Patricia Barrett
1972 was a banner year for American women in athletics, and Patricia Barrett, a high schooler from New Jersey, was at the center of many of the milestones.
In January that year, she won her first marathon, the inaugural Jersey Shore Marathon, which she entered because the boys on the cross-country team at St. Rose High School “challenged” her to do it. Her longest training run was 13 miles.
It was a cold, windy day along the coast, she remembers. “I finished it in like four hours or something, but I figured, well, this is interesting. But it was rough.”
Then she traveled to New York City’s Central Park for the Cherry Tree Marathon March 19, which she finished in about 3:24, fast enough to qualify for the Boston Marathon.
In New York she met Nina Kuscsick, who would become her role model (and who became the first woman to break three hours in the marathon twice that day). Barrett told Kuscsick she wasn’t sure if she should run Boston because it was close to her high school state championship track meet, where she planned to run the mile. Barrett had won a high school state cross-country title the previous fall.
“We need the women there,” Kuscsik told her. “If you don’t run, I’m gonna break your legs.”
“She didn’t really mean it,” Barrett recalls.
After consulting with her coach Bill Motzenbecker, Barrett was one of the eight women who ran the Boston Marathon that year, the first year female runners could officially enter and receive numbers, finishing in 3:40:29. It was a hot and humid day, which affected her time, Barrett said,
“So when I get up there, my time wasn't very good. But I managed to get through it. And that was the important thing then to get through this race, because there was a lot of pressure to have women …finish this,” she said. “All these eyes were looking on us, we had to prove ourselves. And that's where a lot of the pressure came in. And I'm very proud. At that time, there were eight women, all of us finished. And…it was wonderful.”

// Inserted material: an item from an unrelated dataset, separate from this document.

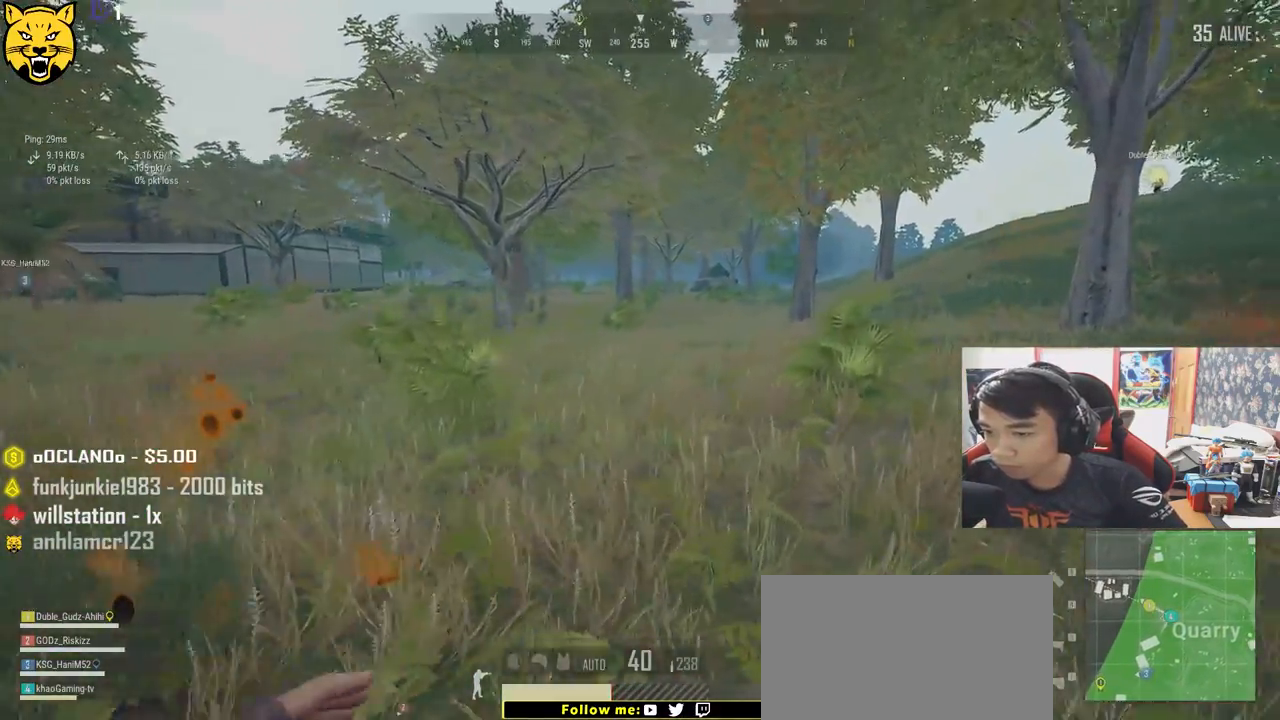
{"keys": ["d", "shift", "w"], "mouse": [], "events": []}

But despite having to prove themselves to the sport’s officials from the Amateur Athletic Union, the male runners didn’t take issue with women running.
“Most of the men were very helpful. Actually, it was usually the AAU at the time, the governing body, who was giving us a hard time,” she said.
Barrett also said she always had support from her parents and from the nuns at her school.
“I was very lucky that my school was very supportive of me, and the Sisters of St. Joseph [are] wonderful. They wanted the women to go out and have the opportunities,” she said. The sisters didn’t mind that Barrett ran with the boys’ team, and they said she could miss school for the Boston Marathon.
She returned to New Jersey and won the mile at the high school state meet in 5:35 just three weeks later.
Barrett was also one of 72 women to compete in the six-mile “Crazylegs Mini Marathon” in Central Park, the first women-only road race, in June 1972.
Three weeks after the race, on June 23, President Richard Nixon signed Title IX into law, barring discrimination based on sex in institutions that receive federal funding.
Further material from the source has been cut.